La gauche devrait également soutenir les mouvements de gauche ukrainiens qui résistent, en leur donnant de la visibilité, en répercutant leurs voix, et en les soutenant financièrement. Nous reconnaissons que ce sont les millions de travailleurs essentiels et de volontaires de l’aide humanitaire ukrainiens qui rendent possible la poursuite de la résistance.
Un certain nombre d’autres revendications — soutien à tous les réfugiés en Europe indépendamment de leur citoyenneté, annulation de la dette extérieure de l’Ukraine, sanctions contre les oligarques russes, etc. — sont largement acceptées par la gauche et, par conséquent, nous n’en parlerons pas ici.
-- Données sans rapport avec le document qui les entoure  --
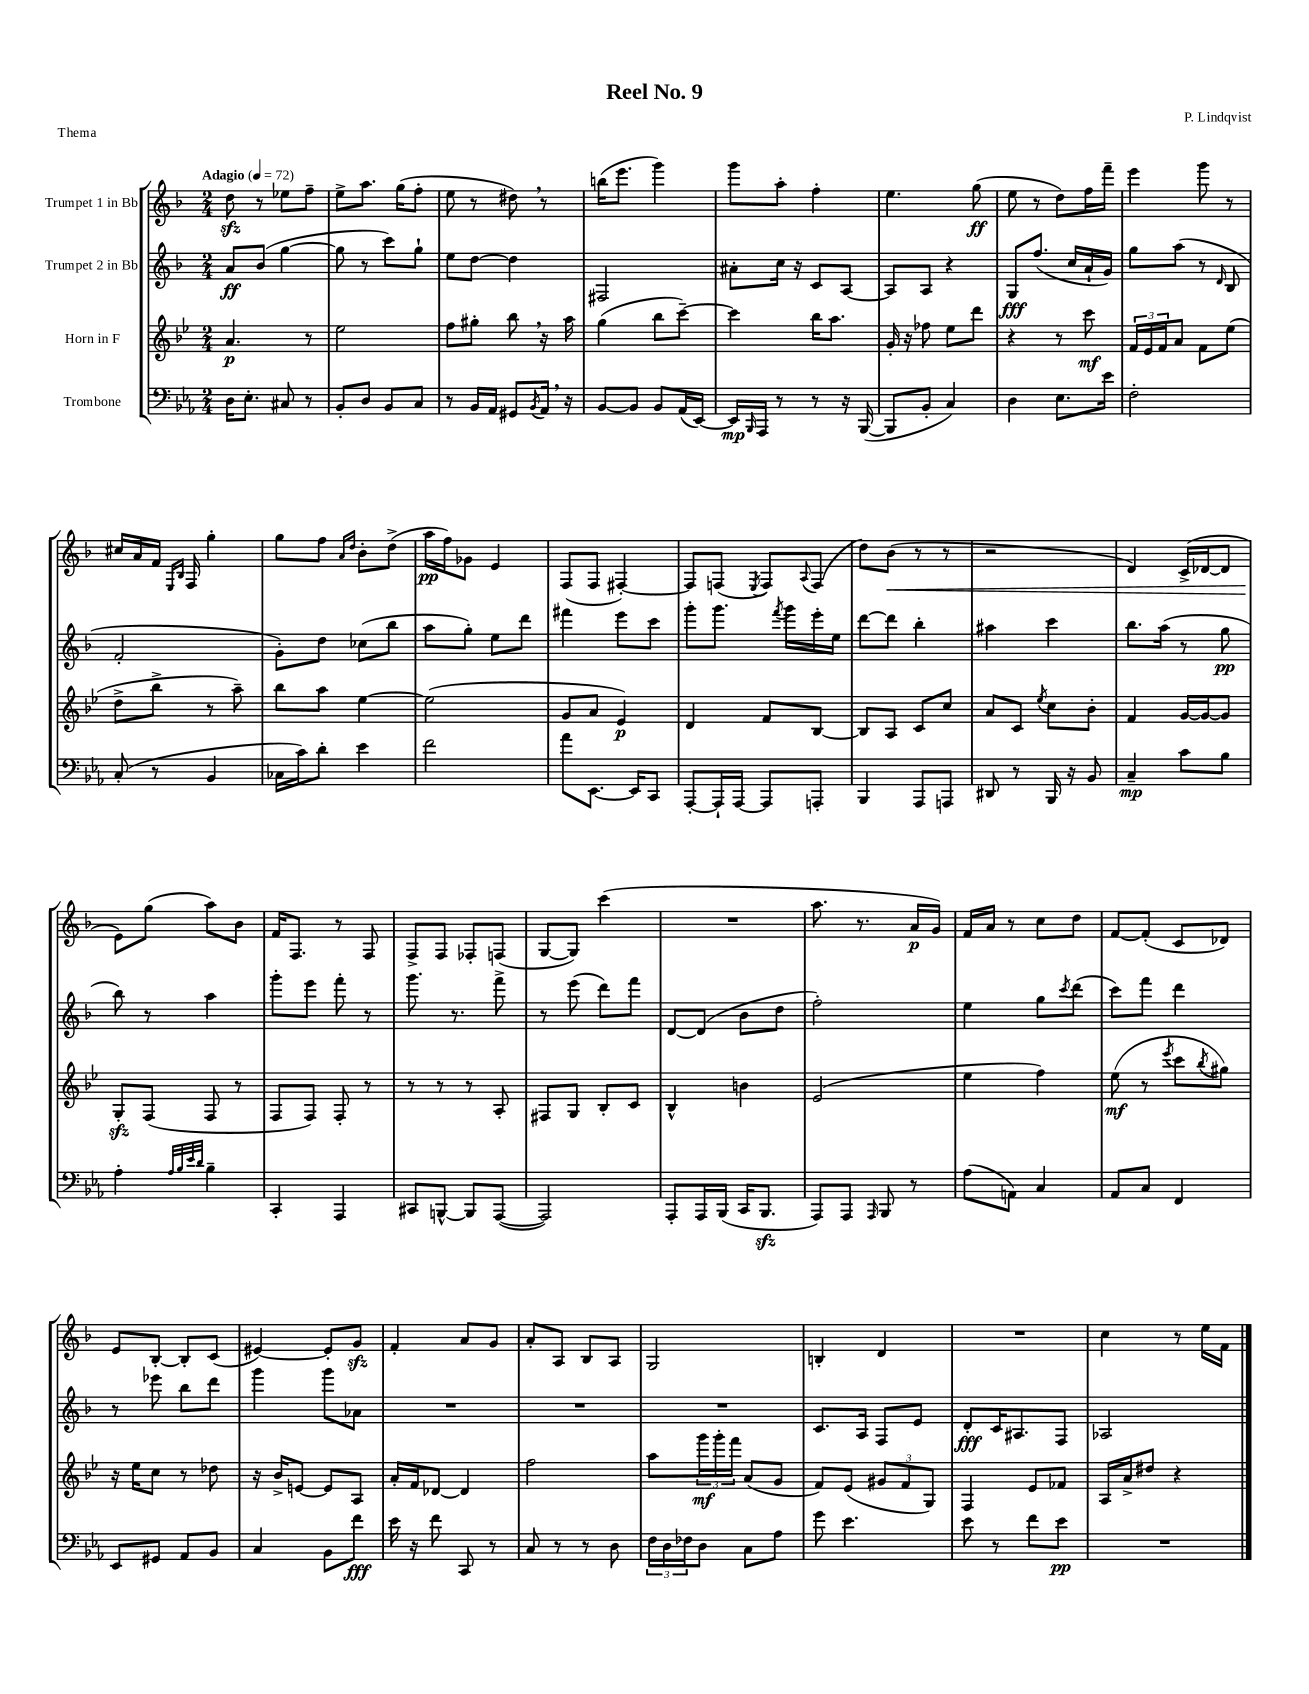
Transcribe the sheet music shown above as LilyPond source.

\header { title = "Reel No. 9" composer = "P. Lindqvist" piece = "Thema" }
<<
\new StaffGroup <<
\new Staff = "s0" \with { instrumentName = "Trumpet 1 in Bb" } {
    \clef treble \key f \major \numericTimeSignature \time 2/4 \tempo "Adagio" 4 = 72
    d''8\sfz r8 ees''8 f''8-- |
    e''8-> a''8. g''16( f''8-. |
    e''8 r8 dis''8) \breathe r8 |
    b''16( e'''8. g'''4) |
    g'''8 a''8-. f''4-. |
    e''4. g''8\ff( |
    e''8 r8 d''8) f''16 f'''16-- |
    e'''4 g'''8 r8 |
    cis''16 a'16 f'16 \grace { e16 bes16 } f16 g''4-. |
    g''8 f''8 \grace { a'16 d''16 } bes'8-. d''8->( |
    a''16\pp f''16) ges'8 e'4 |
    f8( f8 fis4~-.) |
    fis8 f8( \acciaccatura { e8 } f8) \appoggiatura { a8 } f8( |
    d''8) bes'8\<( r8 r8 |
    r2 |
    d'4) c'16->( des'16~ des'8 |
    e'8\!) g''8( a''8) bes'8 |
    f'16 f8. r8 f8 |
    f8-> f8 fes8-. f8( |
    g8~ g8) c'''4( |
    R2 |
    a''8. r8. a'16\p g'16) |
    f'16 a'16 r8 c''8 d''8 |
    f'8~ f'8-.( c'8 des'8) |
    e'8 bes8~-. bes8-. c'8( |
    eis'4~) eis'8-. g'8\sfz |
    f'4-. a'8 g'8 |
    a'8-. a8 bes8 a8 |
    g2 |
    b4-. d'4 |
    R2 |
    c''4 r8 e''16 f'16 \bar "|." |
}
\new Staff = "s1" \with { instrumentName = "Trumpet 2 in Bb" } {
    \clef treble \key f \major \numericTimeSignature \time 2/4
    a'8\ff bes'8( g''4~ |
    g''8 r8 c'''8) g''8-! |
    e''8 d''8~ d''4 |
    fis2 |
    ais'8-. c''16 r16 c'8 a8~ |
    a8 a8 r4 |
    g8\fff f''8.( c''16 a'16-! g'16) |
    g''8 a''8( r8 \grace { d'16 } bes8 |
    f'2-. |
    g'8-.) d''8 ces''8( bes''8 |
    a''8 g''8-.) e''8 d'''8 |
    fis'''4 e'''8 c'''8 |
    g'''8-. g'''8. \acciaccatura { f'''8 } g'''16 e'''16-. e''16 |
    d'''8~ d'''8 bes''4-. |
    ais''4 c'''4 |
    bes''8. a''16( r8 g''8\pp |
    bes''8) r8 a''4 |
    g'''8-. e'''8 f'''8-. r8 |
    g'''8. r8. f'''8-> |
    r8 e'''8( d'''8) f'''8 |
    d'8~ d'8( bes'8 d''8 |
    f''2-.) |
    e''4 g''8 \acciaccatura { c'''8 } d'''8( |
    c'''8) f'''8 d'''4 |
    r8 ees'''8 bes''8 d'''8 |
    g'''4 g'''8 aes'8 |
    R2 |
    R2 |
    R2 |
    c'8. a16 f8 e'8 |
    d'8-.\fff c'16 ais8. f8 |
    aes2 \bar "|." |
}
\new Staff = "s2" \with { instrumentName = "Horn in F" } {
    \clef treble \key bes \major \numericTimeSignature \time 2/4
    a'4.\p r8 |
    ees''2 |
    f''8 gis''8-. bes''8 \breathe r16 a''16 |
    g''4( bes''8 c'''8~--) |
    c'''4 bes''16 a''8. |
    g'16-. r16 fes''8 ees''8 d'''8 |
    r4 r8 c'''8\mf |
    \tuplet 3/2 { f'16 ees'16 f'16 } a'8 f'8 ees''8( |
    d''8-> bes''8-> r8 a''8--) |
    bes''8 a''8 ees''4~ |
    ees''2( |
    g'8 a'8 ees'4\p) |
    d'4 f'8 bes8~ |
    bes8 a8 c'8 c''8 |
    a'8 c'8 \acciaccatura { ees''8 } c''8 bes'8-. |
    f'4 g'16~ g'16~ g'8 |
    g8-.\sfz f8( f8 r8 |
    f8 f8) f8-. r8 |
    r8 r8 r8 a8-. |
    fis8 g8 bes8-. c'8 |
    bes4-^ b'4 |
    ees'2( |
    ees''4 f''4) |
    ees''8\mf( r8 \acciaccatura { ees'''8 } c'''8 \acciaccatura { bes''8 } gis''8) |
    r16 ees''16 c''8 r8 des''8 |
    r16 bes'16-> e'8~ e'8 a8 |
    a'16-. f'16 des'8~ des'4 |
    f''2 |
    a''8 \tuplet 3/2 { g'''16\mf g'''16-. f'''16 } a'8( g'8 |
    f'8) ees'8( \tuplet 3/2 { gis'8 f'8 g8) } |
    f4 ees'8 fes'8 |
    a16 a'16-> dis''8 r4 \bar "|." |
}
\new Staff = "s3" \with { instrumentName = "Trombone" } {
    \clef bass \key ees \major \numericTimeSignature \time 2/4
    d16 ees8.-. cis8 r8 |
    bes,8-. d8 bes,8 c8 |
    r8 bes,16 aes,16 gis,8 \acciaccatura { bes,8 } aes,16 \breathe r16 |
    bes,8~ bes,8 bes,8 aes,16( ees,16~) |
    ees,16\mp \grace { bes,,16 } aes,,16 r8 r8 r16 bes,,16~( |
    bes,,8 bes,8-. c4) |
    d4 ees8. ees'16 |
    f2-. |
    c8-.( r8 bes,4 |
    ces16 c'16) d'8-. ees'4 |
    f'2 |
    aes'8 ees,8.~ ees,16 c,8 |
    aes,,8~-. aes,,16-! aes,,16~ aes,,8 a,,8-. |
    bes,,4 aes,,8 a,,8 |
    dis,8 r8 bes,,16 r16 bes,8 |
    c4--\mp c'8 bes8 |
    aes4-. \grace { aes32 bes32 ees'32 d'32 } bes4-- |
    c,4-. aes,,4 |
    cis,8 b,,8~-^ b,,8 aes,,8~( |
    aes,,2) |
    aes,,8-. aes,,16 bes,,16( c,16 bes,,8.\sfz |
    aes,,8) aes,,8 \grace { aes,,16 } bes,,8 r8 |
    aes8( a,8) c4 |
    aes,8 c8 f,4 |
    ees,8 gis,8 aes,8 bes,8 |
    c4 bes,8 f'8\fff |
    ees'16 r16 f'8 c,8 r8 |
    c8 r8 r8 d8 |
    \tuplet 3/2 { f16 d16 fes16 } d8 c8 aes8 |
    g'8 ees'4. |
    ees'8 r8 f'8 ees'8\pp |
    R2 \bar "|." |
}
>>
>>
\layout { \context { \Score \remove "Bar_number_engraver" } }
L’invasion russe de l’Ukraine crée un précédent terrible pour la résolution de conflits qui impliquent le risque d’une guerre nucléaire. C’est pourquoi la gauche doit proposer sa propre vision des relations internationales et de l’architecture de la sécurité internationale, qui peut inclure un désarmement nucléaire multilatéral (qui sera contraignant pour toutes les puissances nucléaires) et l’institutionnalisation de réponses économiques internationales à toute agression impérialiste dans le monde. La défaite militaire de la Russie devrait être le premier pas vers la démocratisation de l’ordre mondial et la formation d’un système de sécurité international, et la gauche internationale doit apporter sa contribution à cette cause.
Le Mouvement socialiste russe est une organisation politique dont la vision du socialisme démocratique est basée sur la propriété collective de la propriété, la liberté politique et l’autodétermination. Il est convaincu que seul un mouvement de masse - composé de socialistes, de syndicats, de féministes, d’antifascistes et de militants écologistes - armé de la solidarité de classe et de l’égalitarisme peut mettre fin à la domination du capital en Russie.
Sotsialnyi Rukh (Mouvement social d’Ukraine) est une organisation ukrainienne démocratique socialiste de gauche qui lutte contre le capitalisme et la xénophobie. Le Mouvement social réunit des activistes sociaux et des syndicats dans la lutte pour construire un monde meilleur sans la dictature du capital, le patriarcat et la discrimination.